Sebelum sore Atlas sudah kembali ke rumah. Dia memasuki kamar dan melihat Anin yang sedang tertidur pulas dengan tv yang masih menyala.

Atlas melangkah mendekati sang istri dan mengecup keningnya dengan lembut.

Kedua bola mata Anin terbuka ketika mendapat sentuhan lembut seperti itu. Dia melihat wajah Atlasnya g begitu dekat dengannya.

"Eh aku ganggu kamu tidur, ya?"

Anin mengubah posisinya menjadi duduk, diliriknya jam yang sudah menunjukkan pukul tiga. Sehabis solat dzuhur dia kembali tertidur lantaran merasa tubuhnya tidak enak.

Kehamilan yang semakin besar sering kali membuat tulang-tulangnya terasa sakit. Hanya dengan tidur dia merasa tubuhnya sedikit lebih rileks.

"Kamu udah pulang, Mas?" bukannya menjawab pertanyaan Atlas, Anin justru malah balik bertanya.

"Udah, kan cuma sebentar."

Anin hanya menganggukkan kepalanya.

"Kenapa? Kamu pegel, ya?"

"Iya, badan aku sakit semua."

"Yaudah, sini. Aku pijitin."

"Eh, jangan, Mas. Aku nggak bermaksud suruh kamu buat pijitin aku, kamu kan juga capek baru pulang kerja."

"Kata siapa aku capek, Nin. Aku nggak ngapa-ngapain juga." Atlas menggeser posisi, ditariknya kaki Anin kemudian diletakkannya di atas pahanya.

"Kaki kamu jadi bengkak begini. Kemarin nggak bengkak, kan?"

"Iya, dari tadi pagi udah kelihatan. Ternyata makin besar.
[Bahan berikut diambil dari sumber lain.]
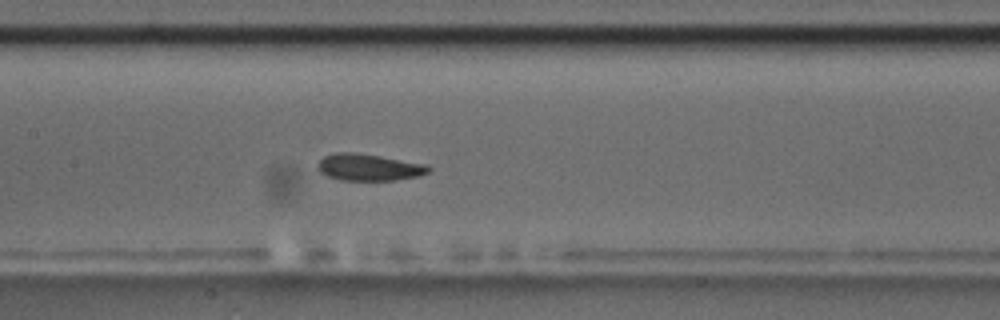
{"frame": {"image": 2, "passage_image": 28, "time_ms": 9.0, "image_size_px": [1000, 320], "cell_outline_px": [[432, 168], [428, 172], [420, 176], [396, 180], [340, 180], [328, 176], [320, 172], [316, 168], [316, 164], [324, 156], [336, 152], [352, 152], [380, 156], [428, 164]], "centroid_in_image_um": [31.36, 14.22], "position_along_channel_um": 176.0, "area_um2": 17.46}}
Kaki aku jadi jelek, ya?"

Atlas tertawa mendengar rengekan Anin.

"Kata siapa jelek. Malah jadi lucu begini," tangan Atlas mulai berpindah-pindah, memijit kaki Anin secara bergantian.

"Aku emang gak tau sih cara pijit yang bener. Tapi seenggaknya ini bisa mengurangi rasa pegel kamu."

"Makasih ya, Mas."

"Iya ..." Kata Atlas singkat

"Eh, omong-omong kita kan belum beli perlengkapan bayi. Bagusnya kita beli dari sekarang aja gak sih? Kan udah mau lahir juga dede bayinya." Tiba-tiba Atlas baru teringat satu hal. Dia belum membeli perlengkapan bayinya karena selama ini masih terlalu fokus menjaga kesehatan Anin dan kandungannya. Mereka jarang bepergian ke luar, kalau pun keluar pasti hanya sekedar pemeriksaan atau jalan sebentar untuk menghilangkan rasa suntuk.
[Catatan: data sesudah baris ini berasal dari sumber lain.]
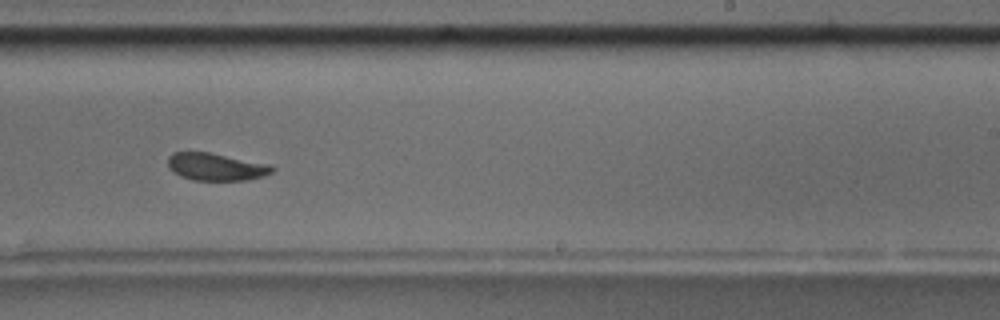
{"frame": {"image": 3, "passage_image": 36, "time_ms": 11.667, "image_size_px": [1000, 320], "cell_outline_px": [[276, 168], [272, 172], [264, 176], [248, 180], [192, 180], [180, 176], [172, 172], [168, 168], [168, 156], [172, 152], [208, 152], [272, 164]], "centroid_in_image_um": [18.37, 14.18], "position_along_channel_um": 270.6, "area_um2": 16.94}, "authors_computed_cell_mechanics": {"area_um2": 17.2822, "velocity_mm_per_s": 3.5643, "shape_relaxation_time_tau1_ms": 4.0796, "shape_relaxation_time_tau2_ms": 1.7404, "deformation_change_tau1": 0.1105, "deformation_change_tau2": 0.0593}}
"Tapi masih dua bulan, kan?"

"Ya maka dari itu, karena nanti pasti bakal susah kalau terlalu mepet. Besok kalau kamu udah merasa baikan, kita beli perlengkapan buat anak kita, ya..."

"Yaudah ..."

Mata Anin tertuju pada lengan baju Atlas yang menempel noda berwarna merah. Dia menyentuh bekas merah yang mulai mengering itu. Mata Atlas ikut melihat bagian yang Anin sentuh.
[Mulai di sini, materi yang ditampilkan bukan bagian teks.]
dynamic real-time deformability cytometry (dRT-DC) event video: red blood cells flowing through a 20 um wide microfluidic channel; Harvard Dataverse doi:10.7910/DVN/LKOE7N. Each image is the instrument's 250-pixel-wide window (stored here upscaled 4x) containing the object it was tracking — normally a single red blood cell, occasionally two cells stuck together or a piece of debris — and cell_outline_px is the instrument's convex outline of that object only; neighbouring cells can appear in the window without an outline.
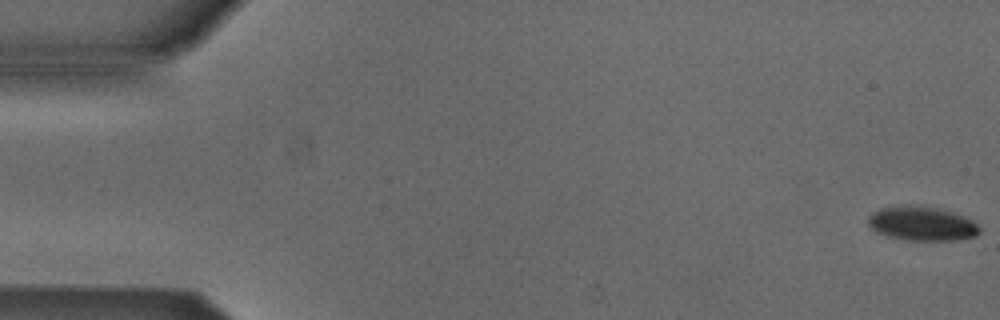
{"species": "Egyptian fruit bat (a non-hibernating species)", "species_latin": "Rousettus aegyptiacus", "temperature_condition": "cold", "stored_images_in_passage": 6, "camera_frame_rate_fps": 3000, "um_per_image_px": 0.085, "animal": {"sex": "male"}, "frame": {"image": 1, "passage_image": 1, "time_ms": 0.0, "image_size_px": [1000, 320], "cell_outline_px": [[980, 232], [972, 236], [952, 240], [908, 240], [888, 236], [876, 232], [868, 224], [868, 216], [872, 212], [880, 208], [936, 208], [972, 220], [980, 228]], "centroid_in_image_um": [78.33, 19.05], "position_along_channel_um": 6.7, "area_um2": 20.98}}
"Ini noda darah? Darah apa, Mas?"

Atlas gelagapan. Noda darah yang ada di bajunya pasti noda darah milih Alina. Atlas bahkan tidak sadar ada bekas darah yang menempel di sana.

"Ini darah apa, Mas?"

"Ini, ini darah orang, Nin."

"Darah orang? Darah siapa? Kok bisa ada di baju kamu, Mas?" Air muka Anin berubah serius, dia semakin menegakkan tubuhnya dan melihat lebih jelas lagi.

Anin yakin, noda darah yang ada di baju Atlas adalah noda darah yang masih baru. Dia tahu baju yang Atlas kenakan tadi bersih tanpa noda.

"Oke, aku bakal jelasin ke kamu tapi kamunya jangan salah paham. Dengerin dulu sampai aku selesai ngomong."